Acknowledgement: The authors wish to thank Joshua Tippery for his assistance with survey administration and data collection. Banner artwork by Lorissa C. Porter.

 


References

[1] De Neve, J., Christakis, N. A., Fowler, J. H., & Frey, B. S. (2012). Genes, economics, and happiness. Journal of Neuroscience, Psychology, and Economics, 5(4), 193-211.

[2] Lyubomirsky, S. (2001). Why are some people happier than others?: The role of cognitive and motivational processes in well-being. American Psychologist, 56(3), 239-249.

[3] Kahneman, D., & Deaton, A. (2010). High income improves evaluation of life but not emotional well-being. Proceedings of the National Academy of Sciences of the United States of America, 107(38), 16489-16493.

[4] Diener, E., & Oishi, S. (2005). The nonobvious social psychology of happiness. Psychological Inquiry, 16(4), 162-167.

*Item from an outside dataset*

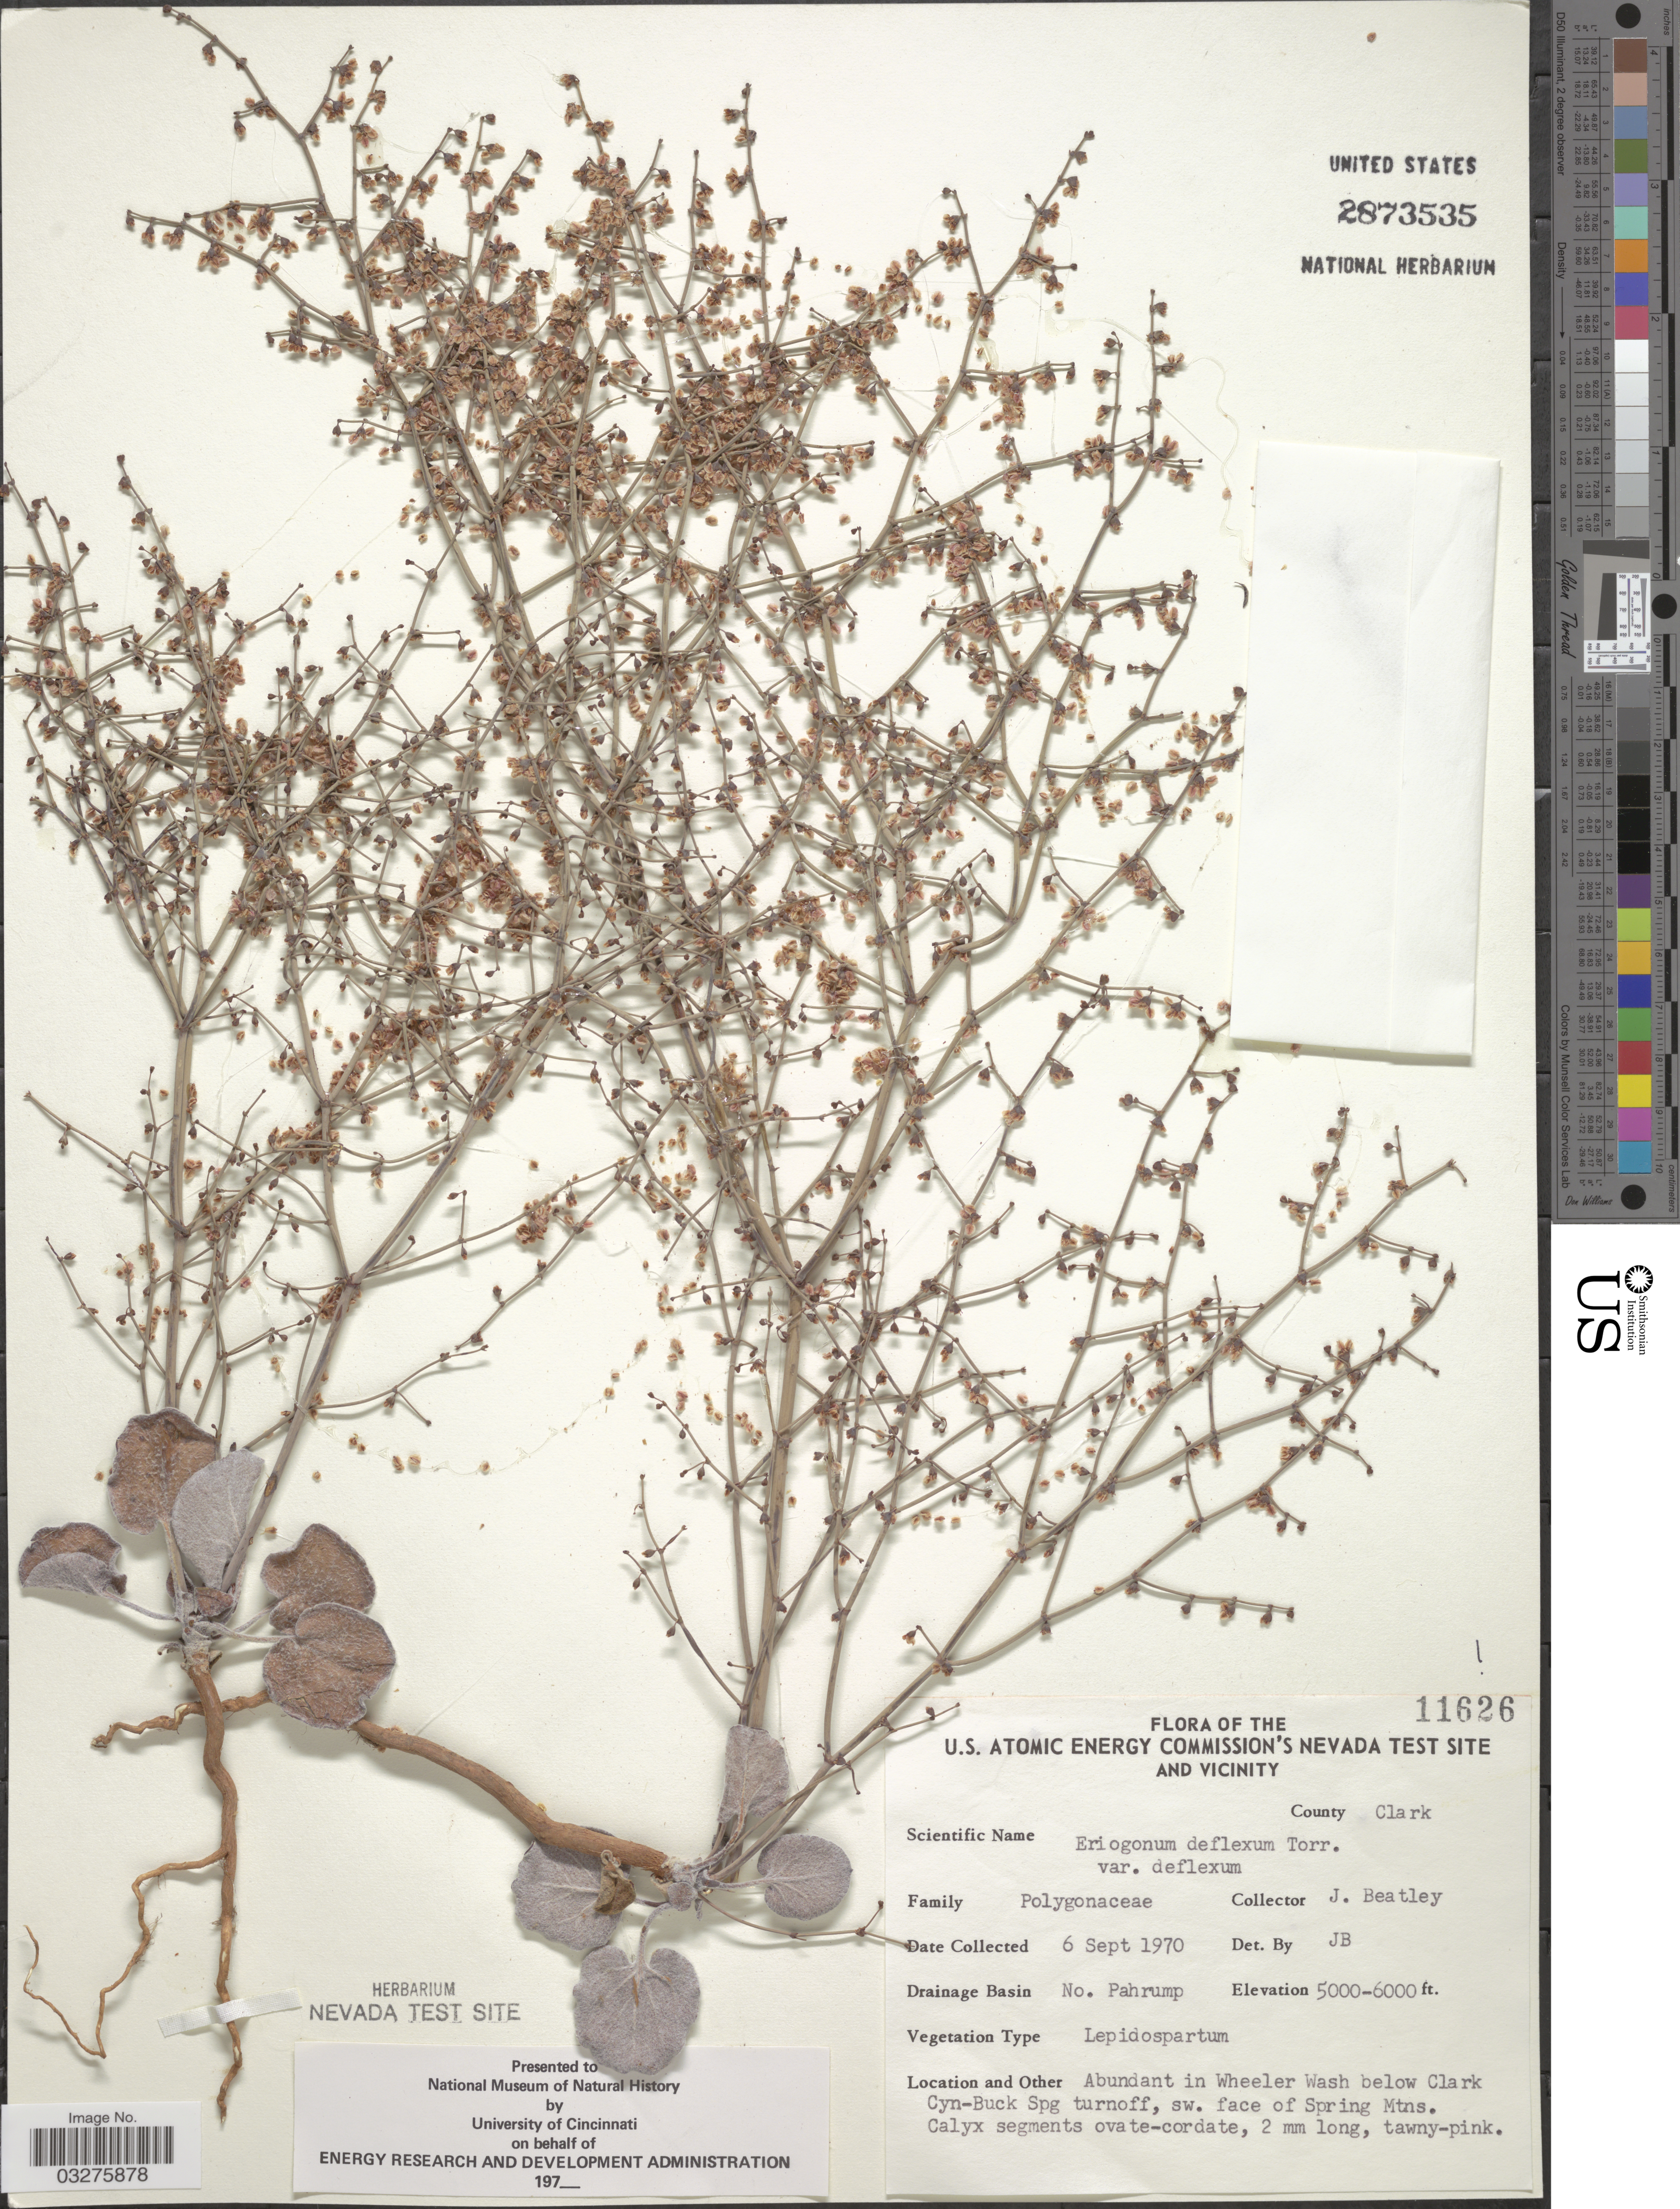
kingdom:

[5] Pretty, G. M. H., & Conroy. (1996). Sense of community and its relevance to adolescents of all ages. Journal of Community Psychology, 24(4), 365.

[6] Prezza, M., Amici, M., Roberti, T., & Tedeschi, G. (2001). Sense of community referred to the whole town: Its relations with neighboring, loneliness, life satisfaction, and area of residence. Journal of Community Psychology, 29(1), 29-52.

[7] Lyubomirsky, S., King, L., & Diener, E. (2005). The benefits of frequent positive affect: Does happiness lead to success? Psychological Bulletin, 131(6), 803-855.

[8] Oishi, S., Diener, E., & Lucas, R. E. (2007). The optimum level of well-being: Can people be too happy? Perspectives on Psychological Science, 2(4), 346-360.